## Material provided
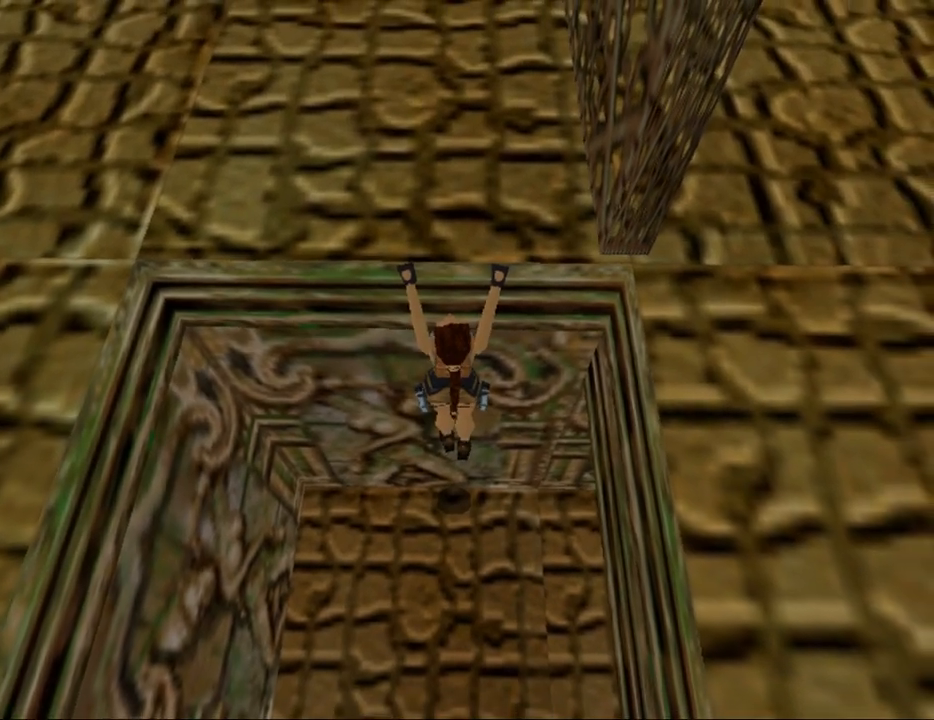
{"keys": ["act", "up"], "events": [[200, "up", "down"]]}
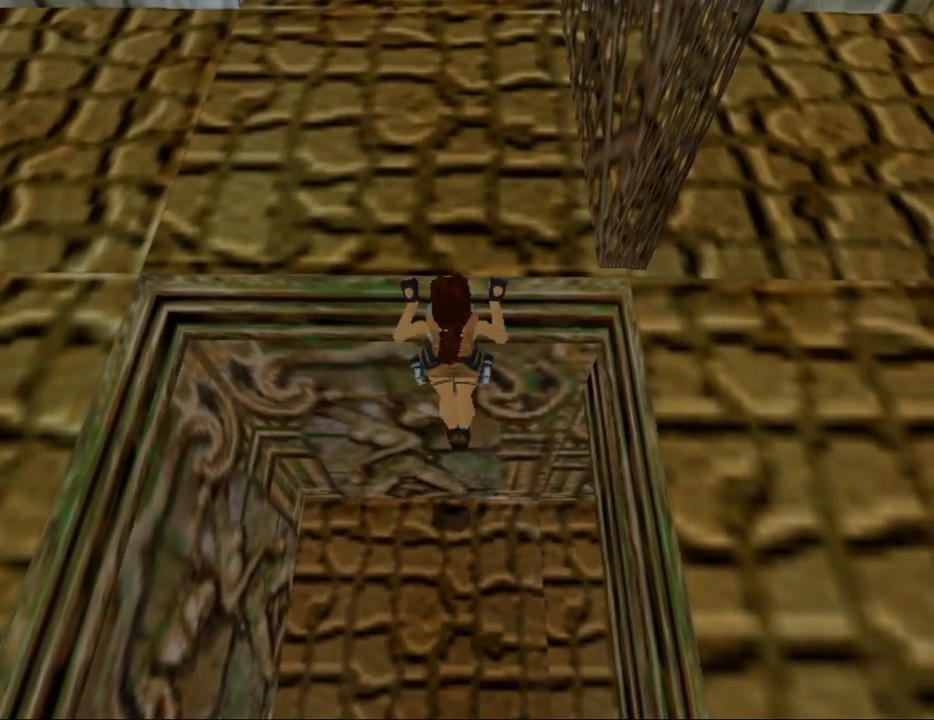
{"keys": [], "events": [[100, "act", "up"], [100, "up", "up"]]}
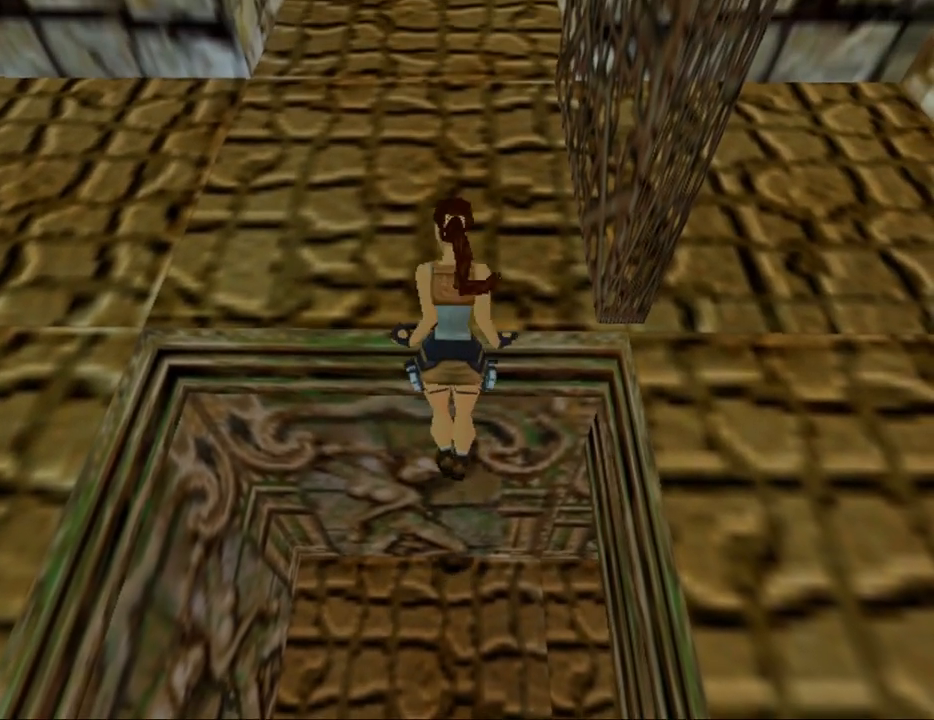
{"keys": [], "events": []}
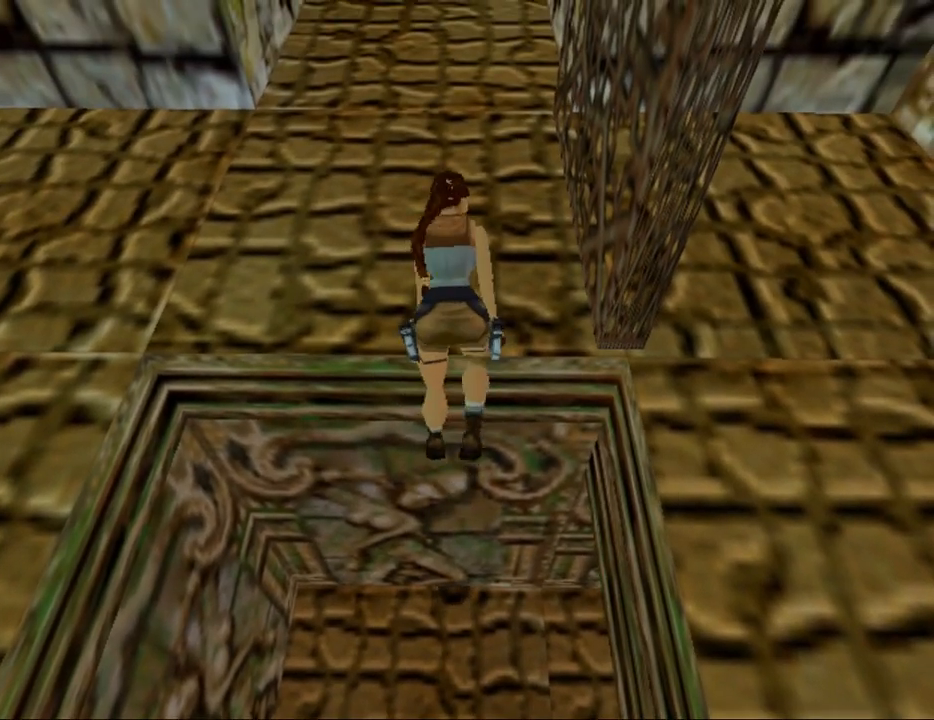
{"keys": [], "events": []}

## To do
Full transcription of the material, exact in every line, without images.

## Solved problem
{"keys": ["act", "up"], "events": [[200, "up", "down"]]}
{"keys": [], "events": [[100, "act", "up"], [100, "up", "up"]]}
{"keys": [], "events": []}
{"keys": [], "events": []}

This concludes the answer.